The second group consists of estimated variational parameters e_alpha
& e_mu
& e_s
under the enrichment model, where e_alpha(:,i,j)
& e_mu(:,i,j)
& e_s(:,i,j)
correspond to estimation under the hyper-parameter setting [sigb, theta0(i), theta(j)]
.
The third group consists of estimated variational lower bounds under the baseline (b_logw
) and enrichment (e_logw
) model, and log 10 enrichment Bayes factor (log10_bf
).
Since this dataset is simulated from the enrichment model, RSS yields a large log 10 enrichment Bayes factor as expected:
>> fprintf('Log 10 enrichment Bayes factor: %.4f ...\n', log10_bf);
Log 10 enrichment Bayes factor: 19.3335 ...
Further, by combining *_logw
with *_alpha
, we can estimate the number of SNPs with non-zero effect, and compare with the truth:
>> fprintf('Total number of SNPs with non-zero effect: %d ...\n', sum(example_data.gamma));
Total number of SNPs with non-zero effect: 5 ...

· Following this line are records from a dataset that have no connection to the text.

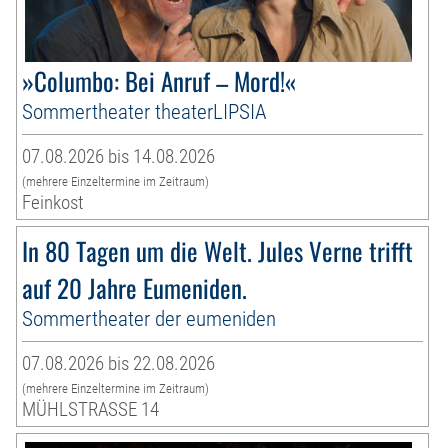
»Columbo: Bei Anruf – Mord!«
Sommertheater theaterLIPSIA
07.08.2026 bis 14.08.2026
(mehrere Einzeltermine im Zeitraum)
Feinkost
In 80 Tagen um die Welt. Jules Verne trifft
auf 20 Jahre Eumeniden.
Sommertheater der eumeniden
07.08.2026 bis 22.08.2026
(mehrere Einzeltermine im Zeitraum)
MÜHLSTRASSE 14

>> b_w = exp(b_logw - max(b_logw(:)));
>> b_w = b_w / sum(b_w(:));
>> b_ens = sum(b_alpha);
>> b_ens = dot(b_ens(:), b_w(:));
>> e_w = exp(e_logw - max(e_logw(:)));
>> e_w = e_w / sum(e_w(:));
>> e_ens = sum(e_alpha);
>> e_ens = dot(e_ens(:), e_w(:));
>> disp([sum(example_data.gamma) b_ens e_ens])
5.0000 5.0025 6.1924
The fourth group consists of gene prioritization results under the baseline (b_p1
& b_p2
) and enrichment model (e_p1
& e_p2
). Following Zhu and Stephens (2018), here we define a gene as “trait-associated” (i.e. gene_cau(j)==1
) if at least one SNP within 100 kb of the transcribed region of this gene has non-zero effect.
>> disp([b_p1(1:10) e_p1(1:10) gene_cau(1:10)]);
0.0005 0.0002 0
0.0033 0.0013 0
0.0007 0.0244 0
0.0044 1.0000 1.0000
0.0146 0.2846 1.0000
0.0018 0.0007 0
0.0012 0.0230 0
0.0004 0.0167 0
0.0001 0.0009 0
1.0000 1.0000 1.0000
We can see that the enrichment model has higher power to identify trait-associated genes than the baseline model, since it exploits the underlying enrichment signal.